Wolfgang Borchert was among the many thousands of Germans who were engaged in fighting during the World War two. He had written plays which were against the Nazis for Germany. After the war was over, Wolfgang Borchert came back home and during that time Hitler had died although Wolfgang himself was not so far behind because the four years he was in battle, the sicknesses he has suffered, POW camps and jail had finished him. In his play, The Man Outside is a description of a post-war soldier called Beckmann who is hopeless after his return to Russia when he discovers that he has not only lost his home and wife but also his beliefs and his illusions as well. Every door that he comes across seems to be closed. This is as serious as even the river Elbe rejects his attempt to suicide and instead washes him up on shore. The end of the play is what can be perceived as the death of Beckmann (Mustard 229-232).
The return of the soldier from captivity and war puts him in a situation where he no longer has a home; he is sick, starving and wretched and with the pathetic mop of hair that the Russian camp prisoners have to bring back. The young man who is full of good will has to drag himself via the despair, the pitilessness, and the fear which describes the situation of the daily life of the Germans today. He sees the emaciated and starved people get consumed by death in the same manner that death claimed the lives of armies during the war (Mustard 232). Beckmann tears his heart bloody on the thorny group of bushes which is still increasing rapidly in the present day primarily when the youth are being attacked and assaulted by bloodless teachings. Later, Beckmann seeks death in the river Elbe although he does not succeed in his suicidal mission but dies outside the door of the individuals who are doing better (Mustard 232).

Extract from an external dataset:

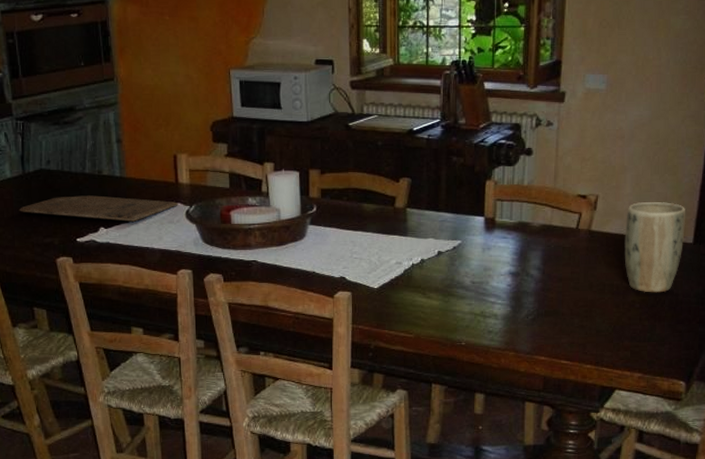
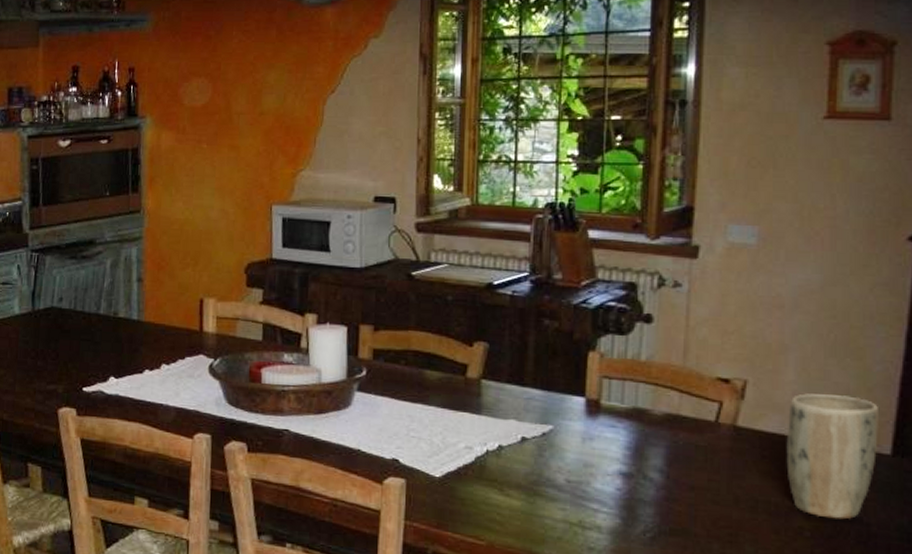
cutting board: present [18,195,178,222] -> none [23,338,201,373]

Although the play ended on what might be perceived to a complicated note by many people, Beckmann is seen to be entirely alone without anyone to answer his queries. Waking up at all from a dream implied his decision to continue living and to be in an entirely new world that was existentialist and which had to be transformed by humane and not divine initiatives. However, the social vision of Borchert was underrated by the mysterious metaphorical suggestion of the play that in time man was regressing which was far from transforming into a more promising future (Mustard 232). The man was changing into non-human, evolving back to primordial kinds and changing back into the inarticulate and cold watery world from which he had come.
The play lays emphasis on the aspect of the futility of young men in Germany that is rooted in the soul and body by the war. Also, the concentration upon and symbolism upon the physical decal indicates an unusually drained image of the human beings who are held up in the tragedy (Mustard 232). In response to the issues of guilt, a spirit of rebuilding, victimhood, a spirit of rebuilding and descent into nothingness Borchert expresses his doubts to the humanity of man and the ability of that person to transform and change the beast in him.
Works cited
Mustard, H. M. "Wolfgang Borchert the Man Outside" Germanic Review 27 (1952): 229-232.